/What If? Life in the NBA Orlando Bubble

What If? Life in the NBA Orlando Bubble

It’s the last thing anyone wants to see happen, but there is a strong possibility that an NBA player, coach, or staffer will contract the COVID-19 virus once the league resumes play in Orlando. 

The NBA has put in motion a return to play to finish out the 2019-20 season by inviting 22 teams to the Walt Disney World Resort in Orlando. Teams will head to the site in July with the first games scheduled for July 31.

But, what if a player tests positive for the coronavirus that started this whole mess? It’s a great question and one that the league spent a great deal of time on before deciding to resume the season.

Should someone test positive, there is protocol consisting of several steps to follow. After a confirmed positive test result, the individual will be place in “Isolation Housing.” An area on the resort – a house, hotel, or other facility – will be designated for those who have tested positive. This area will not be near the individual’s original room and will be separate from everyone else.
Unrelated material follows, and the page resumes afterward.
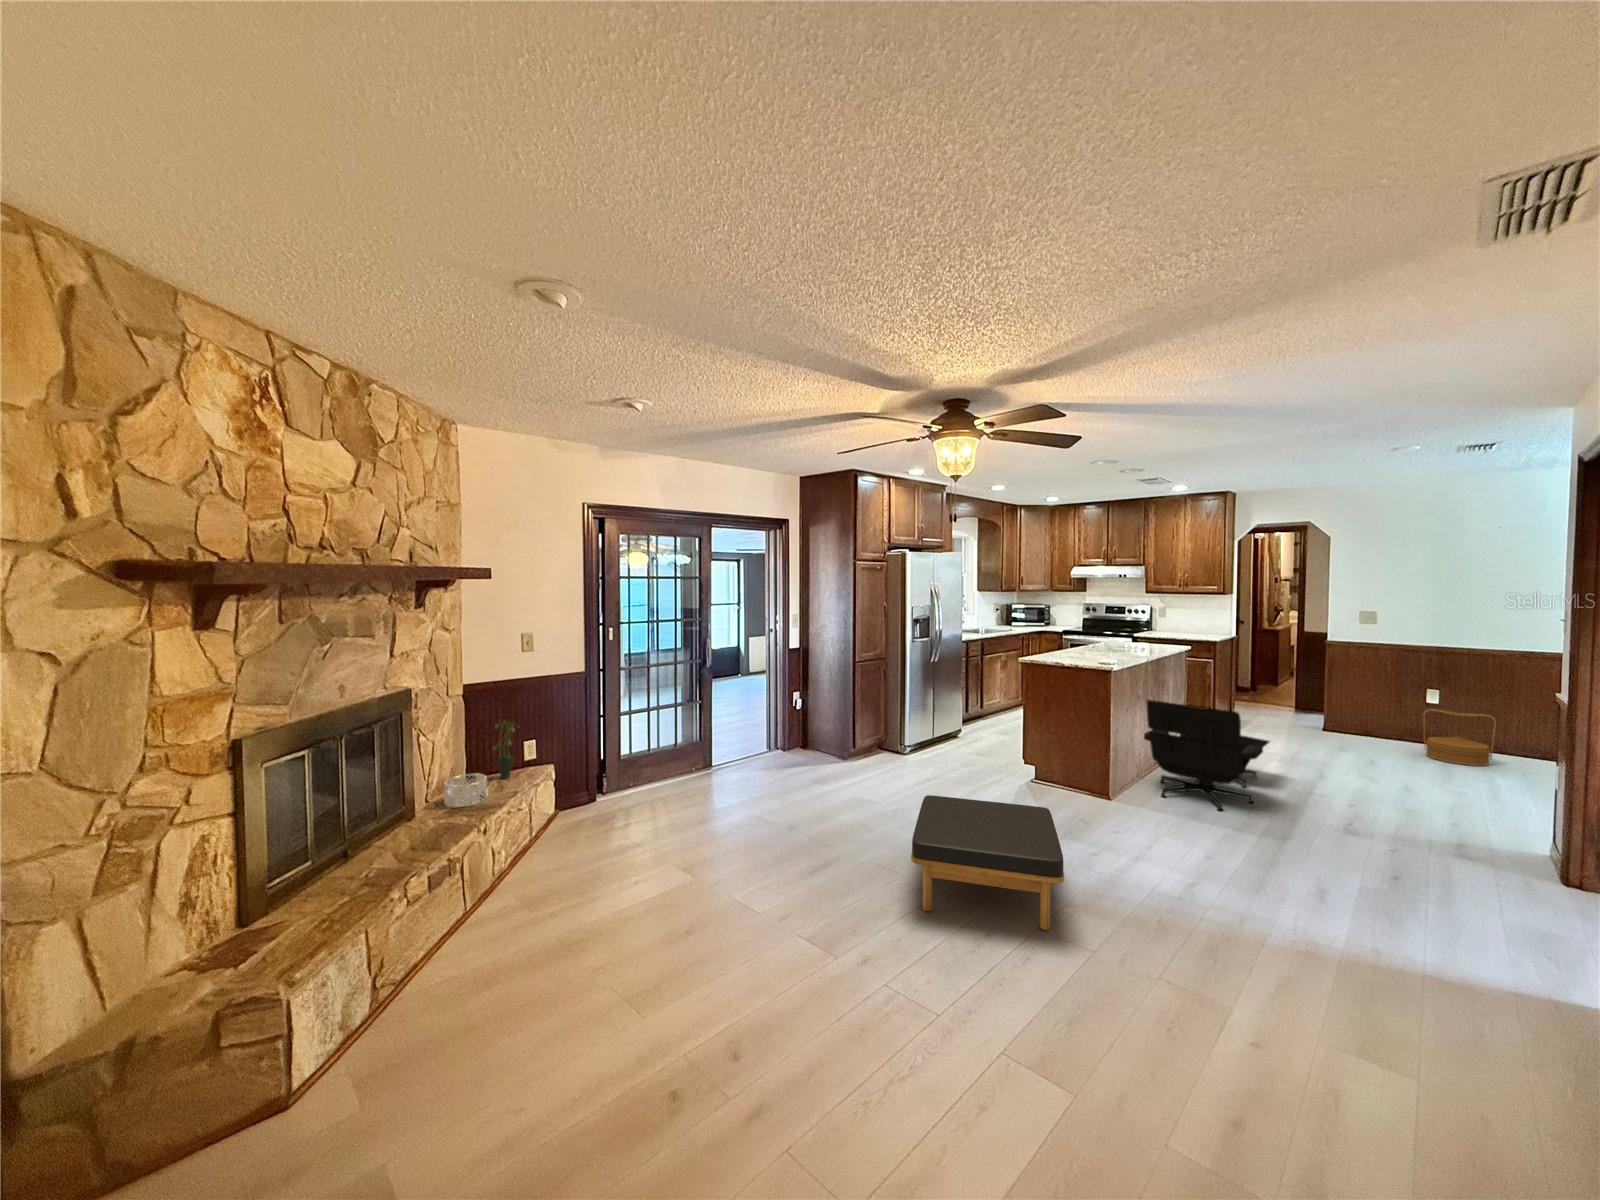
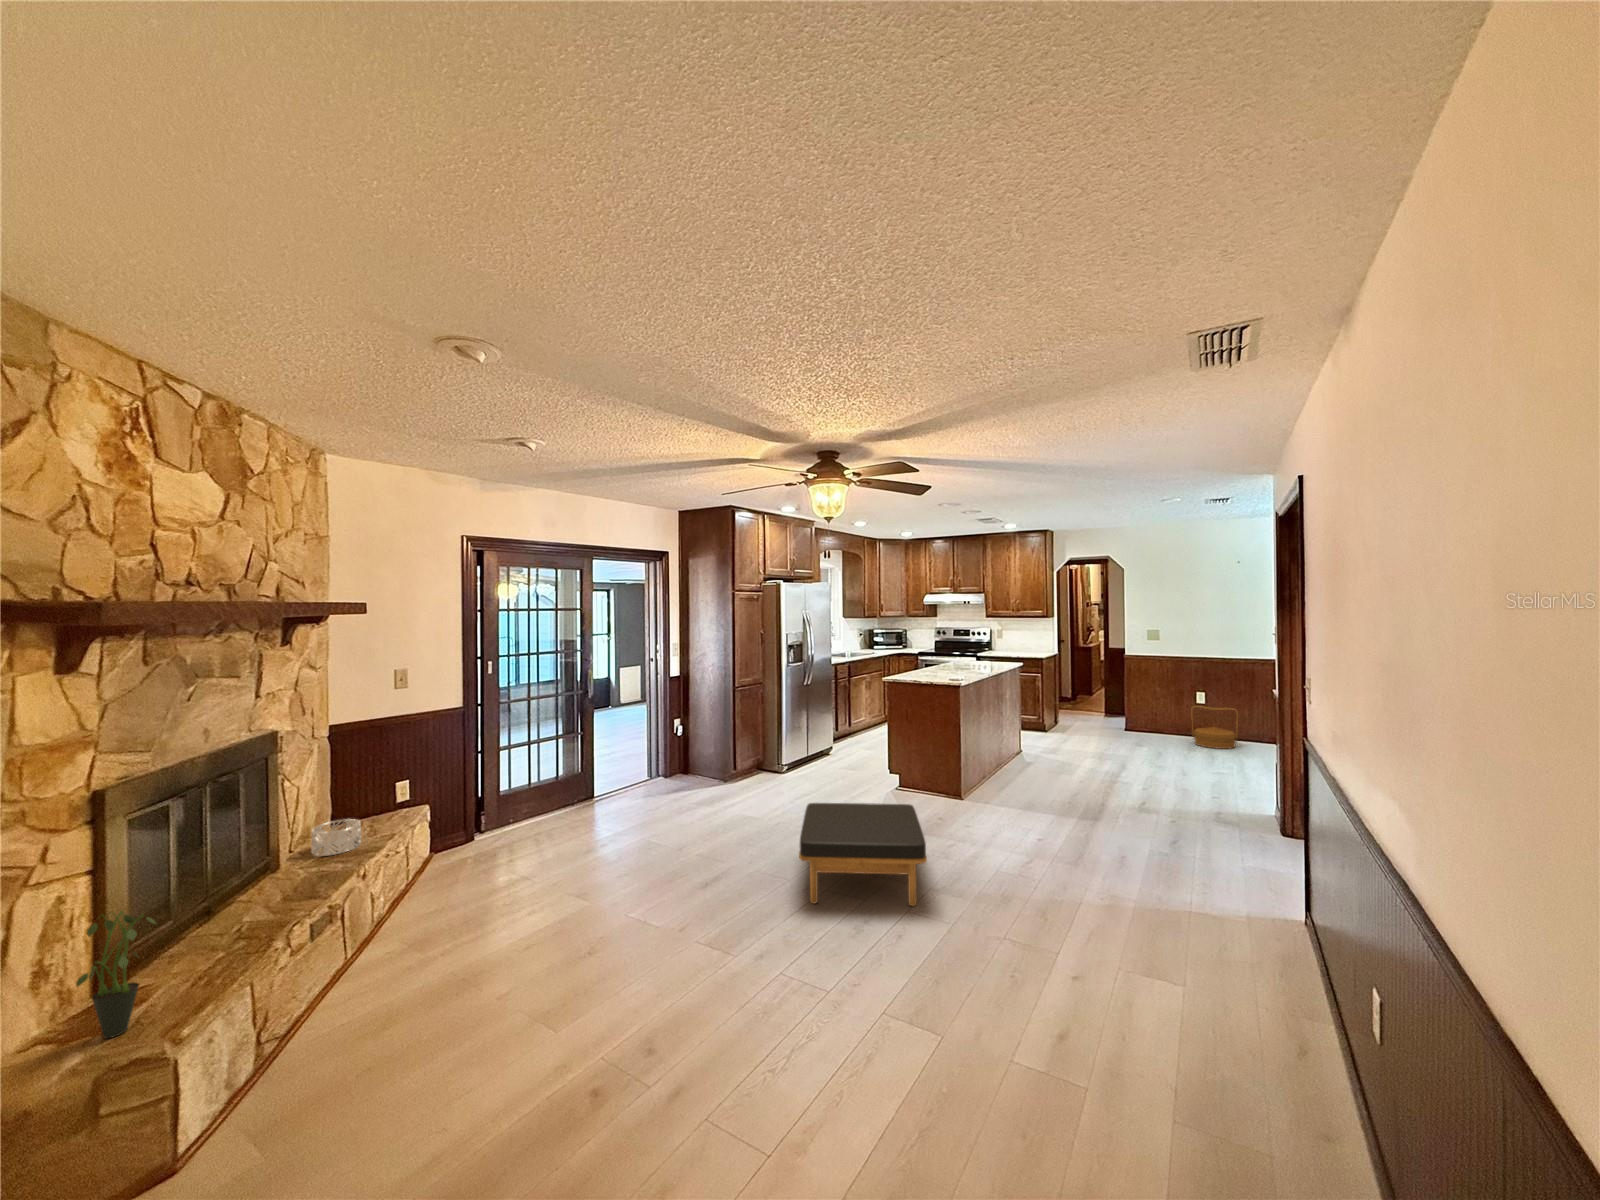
lounge chair: present [1144,700,1269,811] -> none [988,708,1083,798]
potted plant: present [492,720,515,779] -> present [76,911,156,1038]

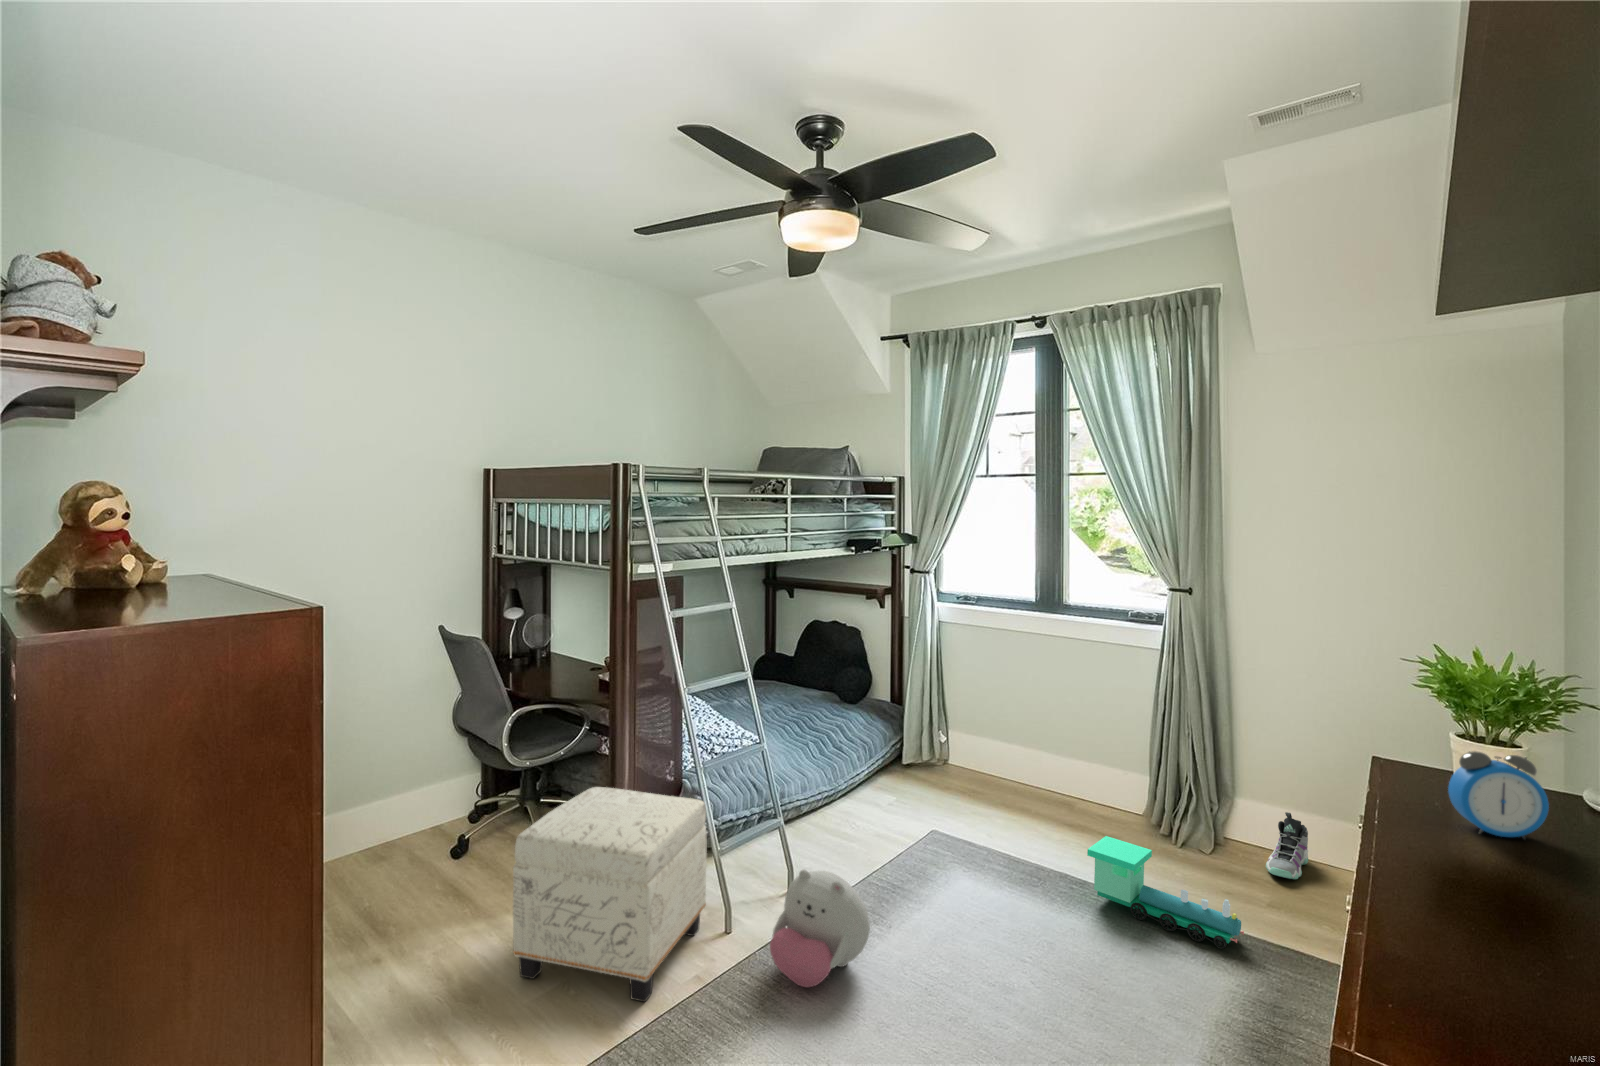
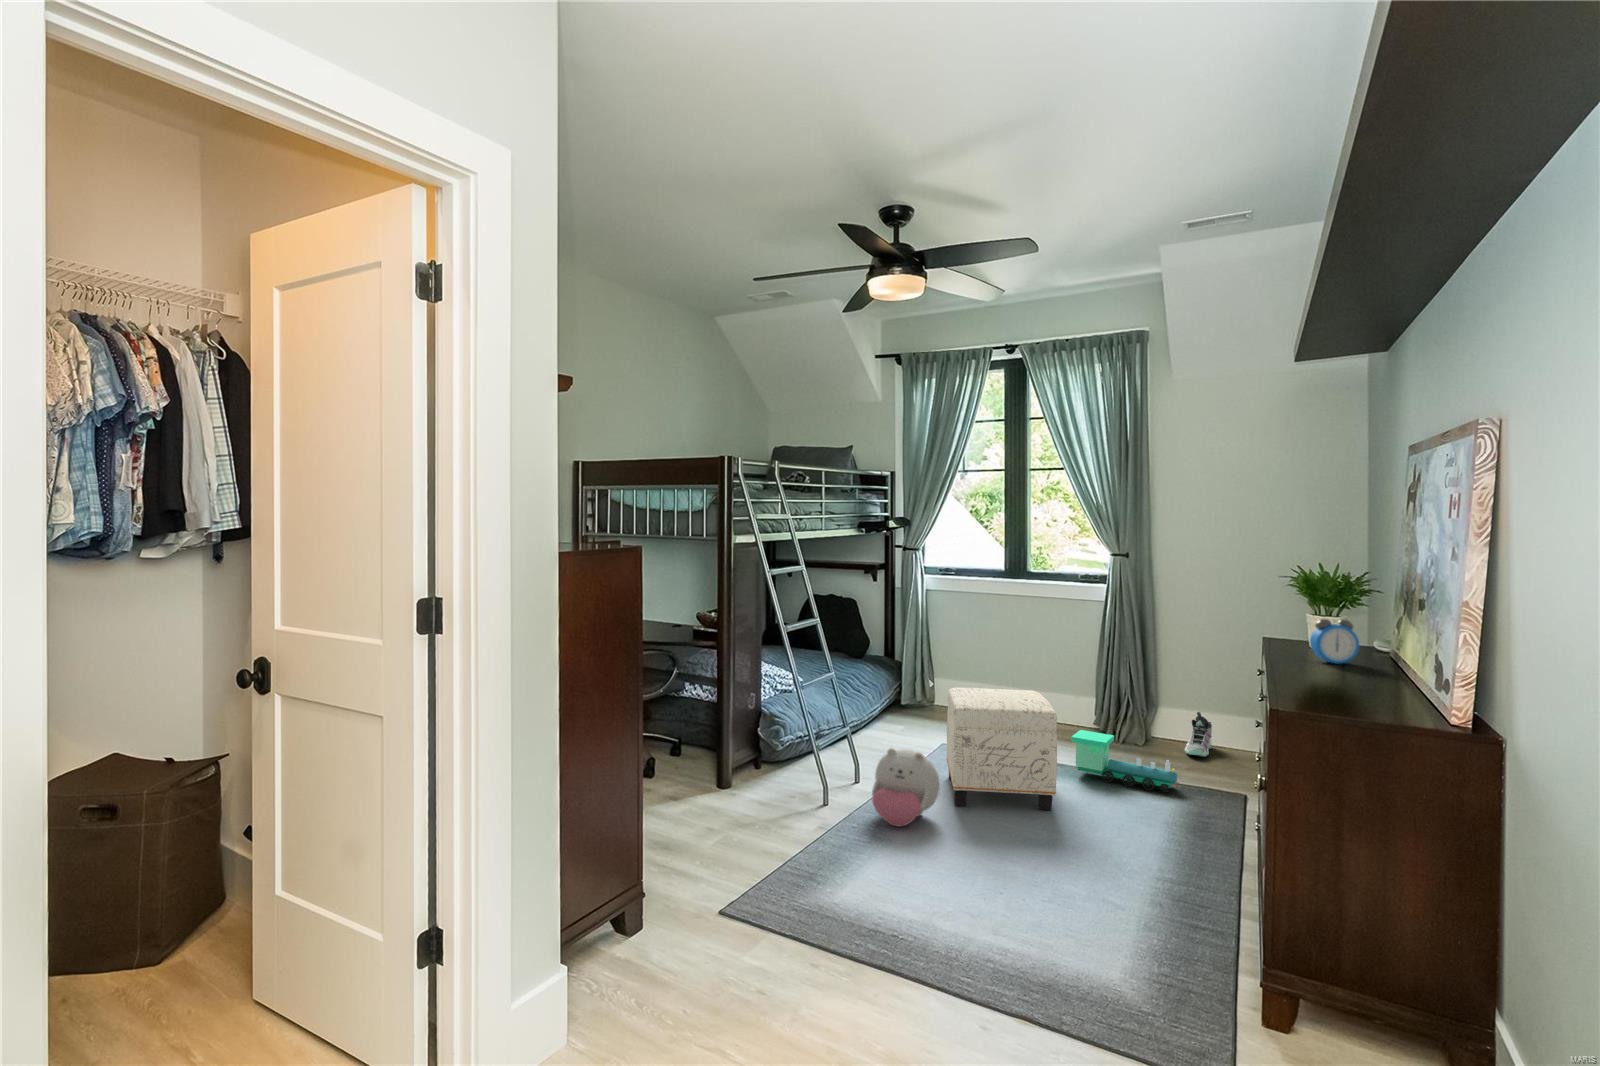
ottoman: present [513,787,707,1002] -> present [947,688,1057,810]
To ensure there is not a false positive reading, a second test will be administered once the individual reports to Isolation Housing. If the second test is also positive, the individual will remain in Isolation Housing. 

Should the second test come back negative, the person will be administered a third test within 24 to 48 hours of the first test. If that third test is negative, the individual can re-enter the NBA campus. If the third test is positive, the individual would remain in isolation.

The protocol states that two negative tests within a span of 24 hours means a player can leave isolation. That does not mean the player can resume play. According to CDC guidelines, players do not have to quarantine after two negative tests, but they do have to undergo cardiac screening. That means a player must wait two weeks from the first positive test before resuming play.

Everyone who shows up in Orlando must certify in writing they will follow the league’s protocols. Each team will be permitted 37 people inside the NBA campus. There will be 15 to 17 players, 18-20 support staff, a public relations person, and a content creator. Teams will share medical and training staff.